Les politiques publiques gagneraient alors à encourager une gestion locale et par coopération des ressources
naturelles, sur le modèle des « huertas » espagnoles.
C) Le P.I.B mesure mal l’activité économique.
- Le P.I.B. agrège les activités marchandes sans tenir compte de leurs externalités. Il enregistre mal la production
non-marchande. Il comptabilise la production domestique de biens, mais pas la production domestique de
services. Or cette production domestique de services, sobre en ressources naturelles, contribue au bien-être. La
nouvelle microéconomie du consommateur (G. Becker « A theory of the allocation of time », Economic Journal,
1965) s’est ainsi marquée de l’arbitrage consommation-loisir en introduisant les « commodités », qui sont
produites par une combinaison de biens et services marchands et de temps de travail non marchand. A. Chadeau
et A. Fouquet (“Peut-on mesurer le travail domestique ?”. Economie et statistique n°136, 1981) font état des
difficultés méthodologiques de mesure de cette production. Le poids de la production domestique varie selon la
méthodologie retenue, cependant ce poids est important.

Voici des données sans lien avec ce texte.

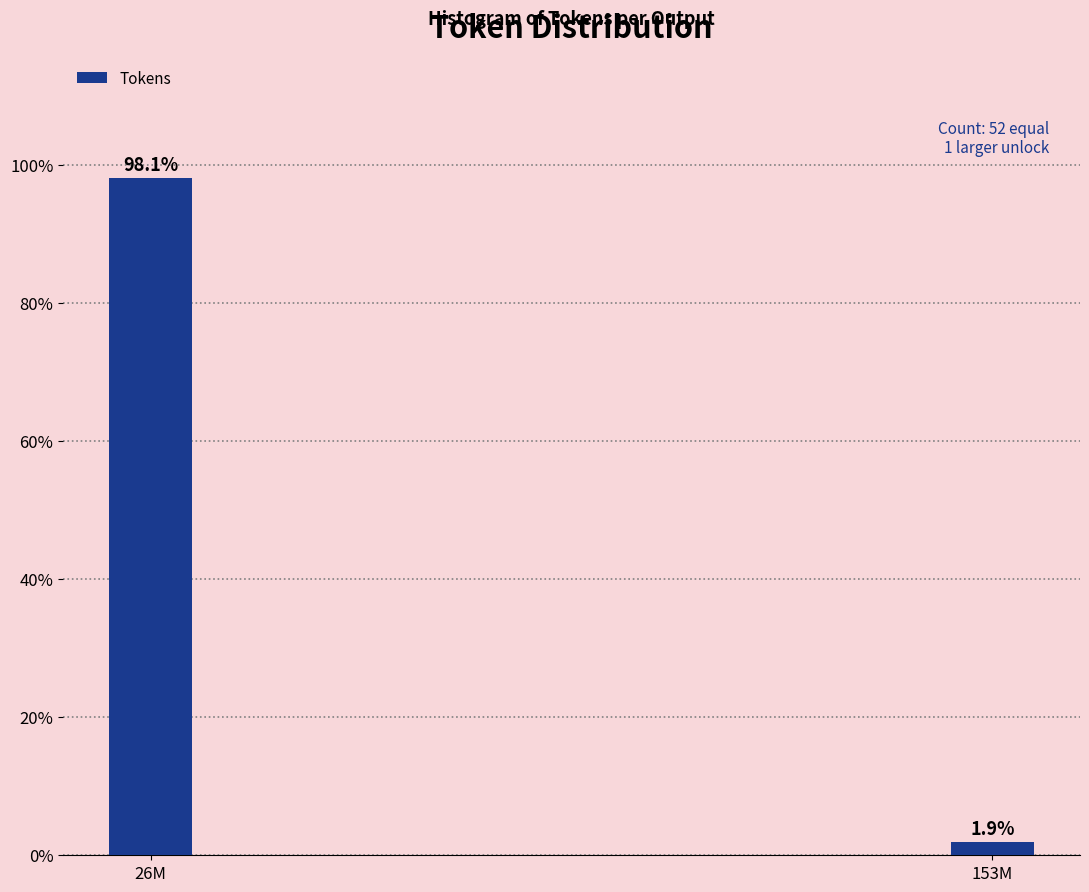

Reading left to right, extract all data points from this chart.

98.1	1.9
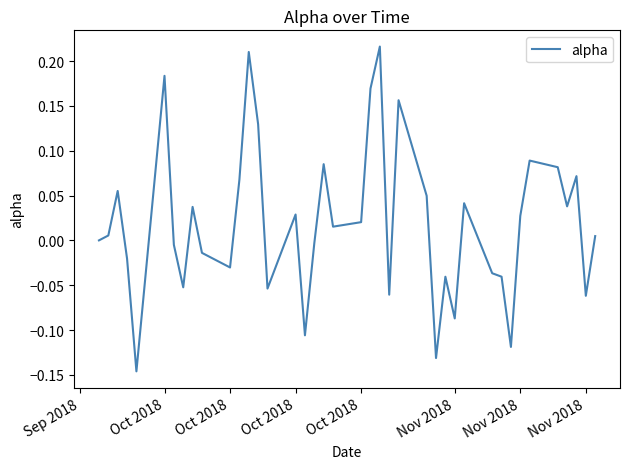

What is the difference between the maximum and minimum values?

0.4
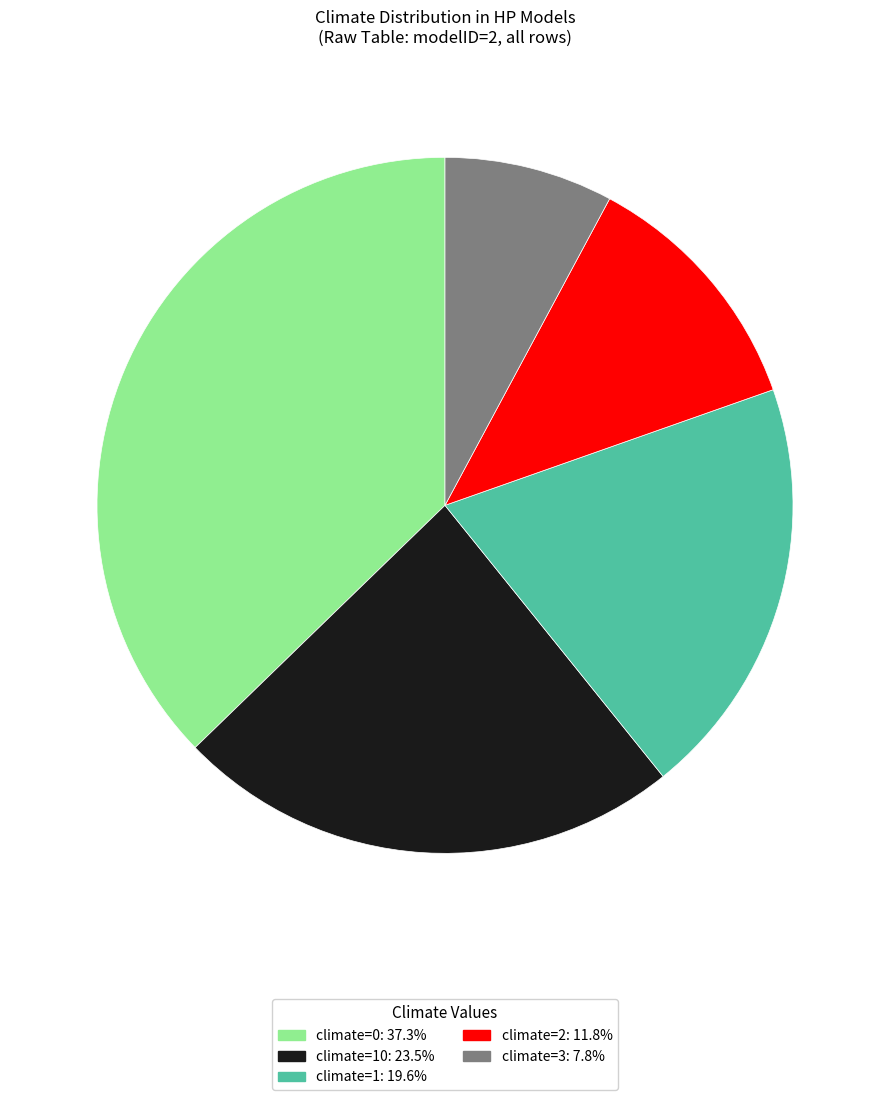

Approximately how many times larger is the value at climate=3: 7.8% compared to climate=2: 11.8%?

0.7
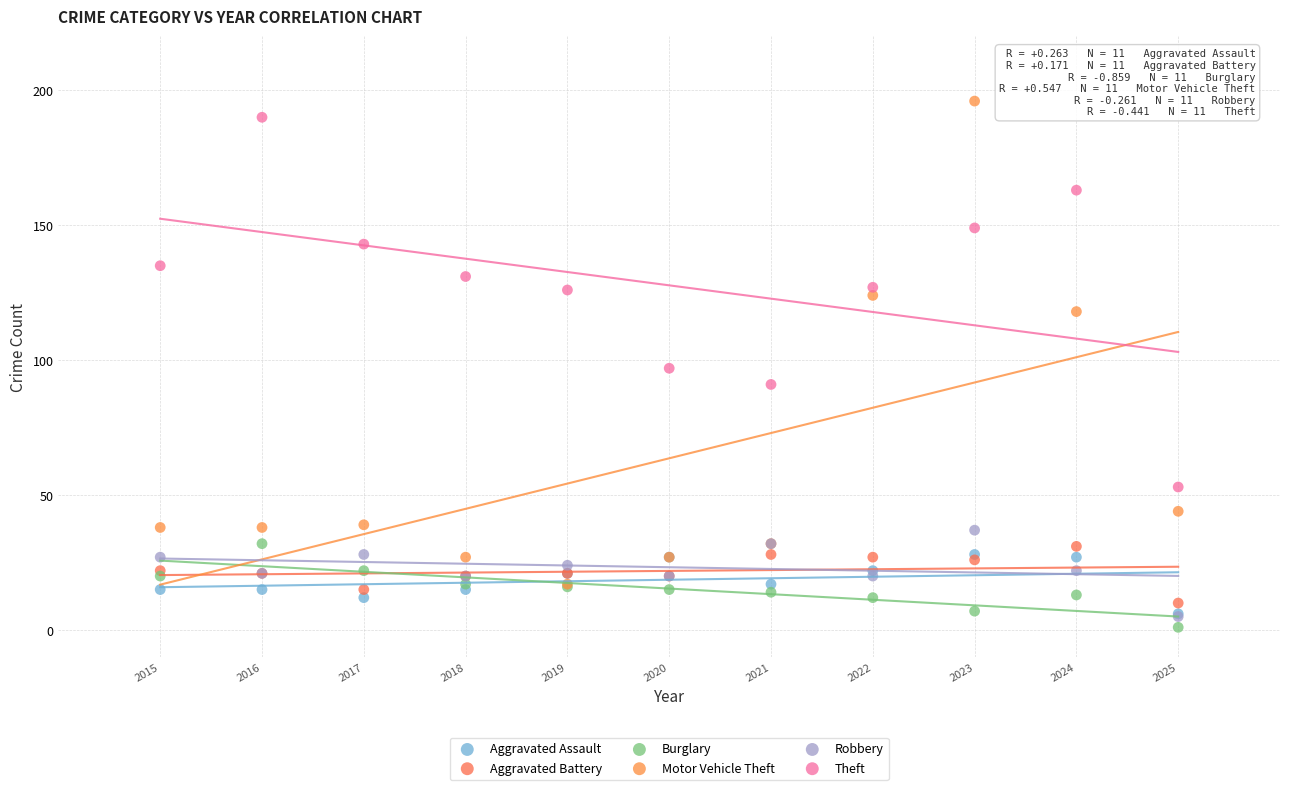

What are all the series names shown in the legend?

Aggravated Assault, Aggravated Battery, Burglary, Motor Vehicle Theft, Robbery, Theft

La reconnaissance sociale et par les politiques
publiques des services non marchands est un moyen de concilier l’activité économique et la préservation des
ressources naturelles, d’autant plus qu’une partie de ces services non-marchands est dévolue à la gestion des
déchets ménagers, à l’entretien de biens d’équipement dont l’obsolescence pourrait être retardée etc…
- La commission Sen-Fitoussi-Stiglitz a publié en 2009 un rapport préconisant de diversifier les mesures de
performance économique et de bien-être social. L’enjeu est de redéfinir la finalité de l’activité économique. Le
P.I.B. et la définition sociale de l’activité économique légitime sont aujourd’hui encore empreints de l’héritage
utilitariste qui conduit souvent à se focaliser sur les aspects individuels et matériels du bien-être. D’autres
indicateurs, comme l’I.D.H., peuvent aller dans le sens d’une appréhension de l’activité économique comme
élargissant les capabilités des individus, au sens d’A. Sen, et intégrer la dimension écologique ignorée par le
P.I.B.
L’activité économique paraît compatible avec la préservation des ressources naturelles sous certaines
conditions institutionnelles. Nous avons présenté des dispositifs susceptibles d’orienter l’activité économique
dans cette direction. Cependant, au-delà de dispositifs ponctuels, c’est peut-être la conception même de
l’activité économique et son mode de régulation qui doit être revu. La position nuancée du rapport Gallois est
peut-être symptomatique d’une indécision contemporaine entre le mode de régulation productiviste toujours
dominant et un mode de gulation à finir, plus sobre en ressources naturelles, et l’activité économique
serait d’une autre nature.
Recommandations suite à la lecture de vos dissertations :
- Ne pas oublier les légendes des schémas, et d’expliciter le signification des variables P, Q, P* etc…
- Certaines références sont centrales, les oublier affaiblit la dissertation (ici, Malthus, Pigou et Coase).
- Les schémas les plus simples sont aussi souvent les plus importants. A propos des externalités le schéma
le plus important est celui de la taxe pigouvienne.
- A propos de R. Coase : l’apport essentiel de son article est l’introduction des coûts de transaction
comme critère de choix entre différents instruments d’internalisation des externalités.
- La réglementation est bien une mesure coerctive, mais pas la taxe pigouvienne, puisqu’on peut choisir
de la payer, ou de l’éviter en dépolluant.